▶ _Provided information_:

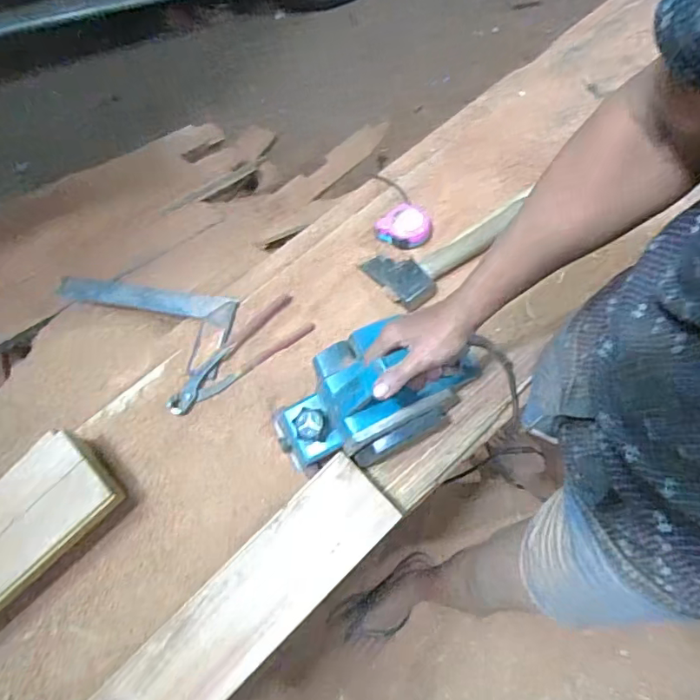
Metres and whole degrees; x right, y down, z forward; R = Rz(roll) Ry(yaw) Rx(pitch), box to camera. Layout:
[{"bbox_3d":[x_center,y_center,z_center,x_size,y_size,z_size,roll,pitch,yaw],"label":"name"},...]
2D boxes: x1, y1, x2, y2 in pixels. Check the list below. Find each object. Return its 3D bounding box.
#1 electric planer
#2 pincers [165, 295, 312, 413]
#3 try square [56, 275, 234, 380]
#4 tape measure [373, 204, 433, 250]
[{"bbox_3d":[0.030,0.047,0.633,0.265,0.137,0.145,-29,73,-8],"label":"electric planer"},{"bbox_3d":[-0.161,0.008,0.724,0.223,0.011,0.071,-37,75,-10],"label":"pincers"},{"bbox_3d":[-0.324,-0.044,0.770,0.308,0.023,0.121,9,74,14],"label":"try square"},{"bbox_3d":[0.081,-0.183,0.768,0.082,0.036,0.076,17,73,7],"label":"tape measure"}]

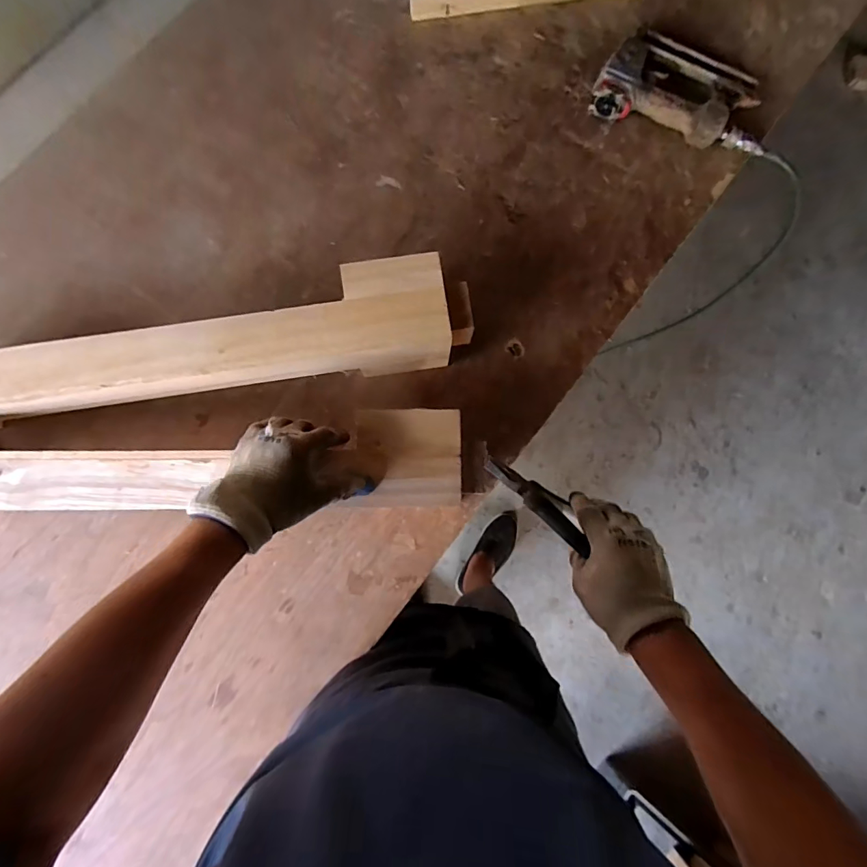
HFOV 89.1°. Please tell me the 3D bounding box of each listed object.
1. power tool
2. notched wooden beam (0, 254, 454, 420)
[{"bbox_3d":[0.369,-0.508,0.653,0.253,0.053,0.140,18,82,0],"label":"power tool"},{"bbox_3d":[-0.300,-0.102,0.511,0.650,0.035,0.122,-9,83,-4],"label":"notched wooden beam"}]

==

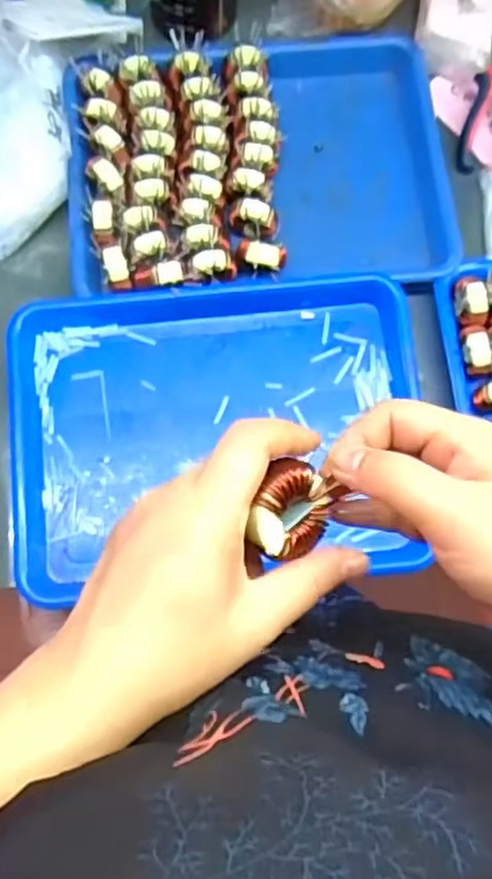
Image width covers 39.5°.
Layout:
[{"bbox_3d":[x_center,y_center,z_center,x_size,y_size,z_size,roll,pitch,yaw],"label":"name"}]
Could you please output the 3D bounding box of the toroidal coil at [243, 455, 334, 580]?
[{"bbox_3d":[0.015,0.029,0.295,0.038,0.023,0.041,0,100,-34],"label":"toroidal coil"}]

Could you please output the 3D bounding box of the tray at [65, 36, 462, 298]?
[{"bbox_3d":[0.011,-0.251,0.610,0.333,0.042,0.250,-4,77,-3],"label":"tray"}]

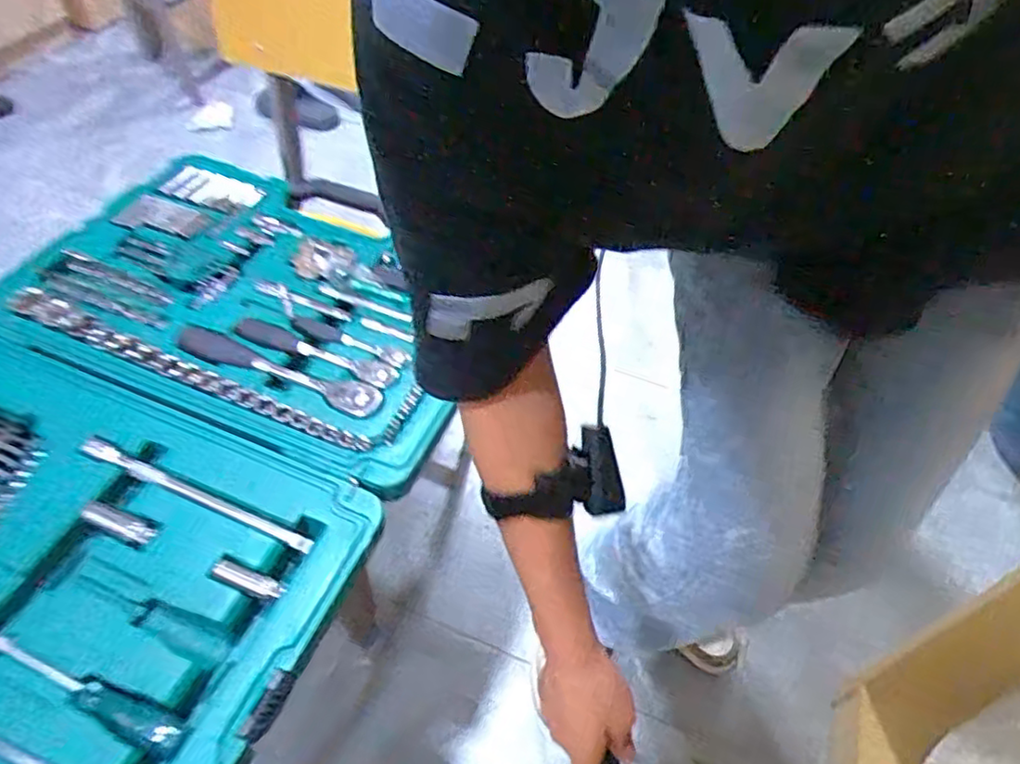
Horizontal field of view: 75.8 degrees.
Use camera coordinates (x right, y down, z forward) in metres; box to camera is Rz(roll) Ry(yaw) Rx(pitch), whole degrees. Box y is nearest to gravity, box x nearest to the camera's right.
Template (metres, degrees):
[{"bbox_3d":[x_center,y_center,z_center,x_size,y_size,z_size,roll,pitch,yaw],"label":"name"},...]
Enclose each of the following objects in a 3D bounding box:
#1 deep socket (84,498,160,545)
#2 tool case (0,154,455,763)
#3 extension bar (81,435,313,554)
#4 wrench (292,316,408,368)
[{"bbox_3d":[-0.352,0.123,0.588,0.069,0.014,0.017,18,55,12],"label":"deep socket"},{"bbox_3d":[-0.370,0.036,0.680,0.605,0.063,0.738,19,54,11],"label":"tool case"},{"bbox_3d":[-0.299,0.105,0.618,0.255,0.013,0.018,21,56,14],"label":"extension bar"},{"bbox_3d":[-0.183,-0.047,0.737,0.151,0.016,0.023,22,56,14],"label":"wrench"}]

---

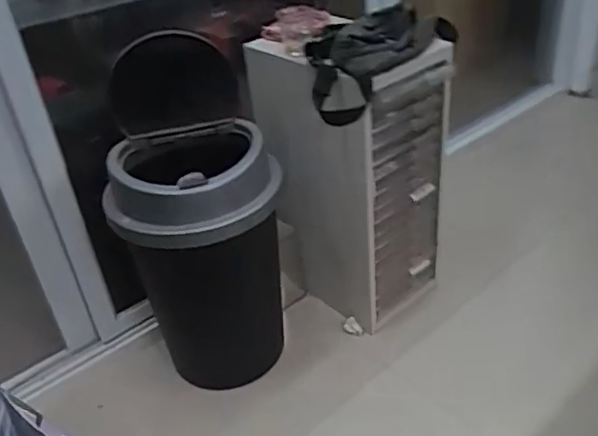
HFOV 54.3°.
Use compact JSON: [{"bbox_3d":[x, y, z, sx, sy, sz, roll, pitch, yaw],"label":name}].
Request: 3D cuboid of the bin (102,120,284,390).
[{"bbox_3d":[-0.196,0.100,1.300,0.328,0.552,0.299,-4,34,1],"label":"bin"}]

▶ _Exercise instructions_:
Using the entries above, output exactly the lines between the line holding "Metres and whole" and the line holding "#3 try square [56, 275, 234, 380]", end lines included, and nothing more.

▶ _Result for this exercise_:
Metres and whole degrees; x right, y down, z forward; R = Rz(roll) Ry(yaw) Rx(pitch), box to camera. Layout:
[{"bbox_3d":[x_center,y_center,z_center,x_size,y_size,z_size,roll,pitch,yaw],"label":"name"},...]
2D boxes: x1, y1, x2, y2 in pixels. Check the list below. Find each object. Return its 3D bounding box.
#1 electric planer
#2 pincers [165, 295, 312, 413]
#3 try square [56, 275, 234, 380]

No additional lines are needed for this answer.